ASSIGNMENT A - From the IDC MarketScape article, reproduce everything from "Industry Analyst Relations" down to "a given field." word for word.
ASSIGNMENT B - According to the IDC MarketScape article, what revenue do Leaders in MarketScapes tend to have?
ASSIGNMENT C - Name every grid-type analyst diagram the IDC MarketScape article mentions by name.

DOCUMENT TEXT -

========================

Industry Analyst Relations

How to ace IDC’s Marketscape

Technology solution providers transform their credibility, and their sales pipelines, when they are added to the grid-type diagrams used by major analyst firms to define markets. The best known of these are Gartner’s Magic Quadrant, IDC’s MarketScape and the Forrester Wave.

The diagrams show the present and future strengths of leading vendors in a defined market. They are maps that show buyers, investors and channel partners the most valuable providers. Failure to get into these diagrams limits any company’s ability to grow. In a nutshell, these diagrams aim to highlight those firms whose capabilities are most conducive to success and are set to develop in a given field.

However, the strategies providers use to get into one of these devices won’t work for them all. Each firm reflects an analyst firms’ specific values about market success. There is a book-length answer (Up and the Right) by Richard Steinnon on how to get into the top right of the most famous chart, Gartner’s Magic Quadrant. However, IDC has more analysts than Gartner, meaning it can cover more markets and issues more MarketScapes. As a result, many vendors’ only chance of getting on the map is with IDC. IDC’s approach emphasizes:

  • Current and anticipated market adoption: worldwide adoption indicates a degree of flexibility and customer orientation, as well as market expertise. Leaders in MarketScapes tend to have revenues over $200m and major operating hubs in every region, not just delivery capacity.

========================

MATERIAL SHOWN -
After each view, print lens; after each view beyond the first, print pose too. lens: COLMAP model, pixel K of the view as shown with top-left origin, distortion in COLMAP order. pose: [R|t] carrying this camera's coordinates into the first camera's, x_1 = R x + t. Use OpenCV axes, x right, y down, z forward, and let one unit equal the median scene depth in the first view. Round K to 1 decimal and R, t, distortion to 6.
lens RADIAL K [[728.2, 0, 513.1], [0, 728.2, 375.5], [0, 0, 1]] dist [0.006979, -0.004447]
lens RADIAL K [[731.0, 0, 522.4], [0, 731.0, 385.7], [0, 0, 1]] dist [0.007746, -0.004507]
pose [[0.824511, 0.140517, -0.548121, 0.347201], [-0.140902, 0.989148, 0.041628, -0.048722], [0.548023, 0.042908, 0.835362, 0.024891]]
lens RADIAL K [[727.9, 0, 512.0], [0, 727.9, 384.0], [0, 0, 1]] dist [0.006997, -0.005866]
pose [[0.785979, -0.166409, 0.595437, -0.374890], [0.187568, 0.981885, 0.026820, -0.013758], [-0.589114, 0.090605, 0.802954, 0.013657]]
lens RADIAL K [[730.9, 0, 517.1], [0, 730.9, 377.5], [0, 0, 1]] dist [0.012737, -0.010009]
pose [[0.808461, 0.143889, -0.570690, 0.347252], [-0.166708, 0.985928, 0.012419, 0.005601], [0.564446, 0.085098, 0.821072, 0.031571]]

========================

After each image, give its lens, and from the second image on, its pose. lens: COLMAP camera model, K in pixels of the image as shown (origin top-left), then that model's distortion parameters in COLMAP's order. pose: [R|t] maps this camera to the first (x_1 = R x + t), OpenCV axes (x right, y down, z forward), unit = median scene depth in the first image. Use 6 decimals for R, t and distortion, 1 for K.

========================

RESPONSE BOX A -
Industry Analyst Relations

How to ace IDC’s Marketscape

Technology solution providers transform their credibility, and their sales pipelines, when they are added to the grid-type diagrams used by major analyst firms to define markets. The best known of these are Gartner’s Magic Quadrant, IDC’s MarketScape and the Forrester Wave.

The diagrams show the present and future strengths of leading vendors in a defined market. They are maps that show buyers, investors and channel partners the most valuable providers. Failure to get into these diagrams limits any company’s ability to grow. In a nutshell, these diagrams aim to highlight those firms whose capabilities are most conducive to success and are set to develop in a given field.

RESPONSE BOX B - Leaders in MarketScapes tend to have revenues over $200m.

RESPONSE BOX C -
- Gartner's Magic Quadrant
- IDC's MarketScape
- the Forrester Wave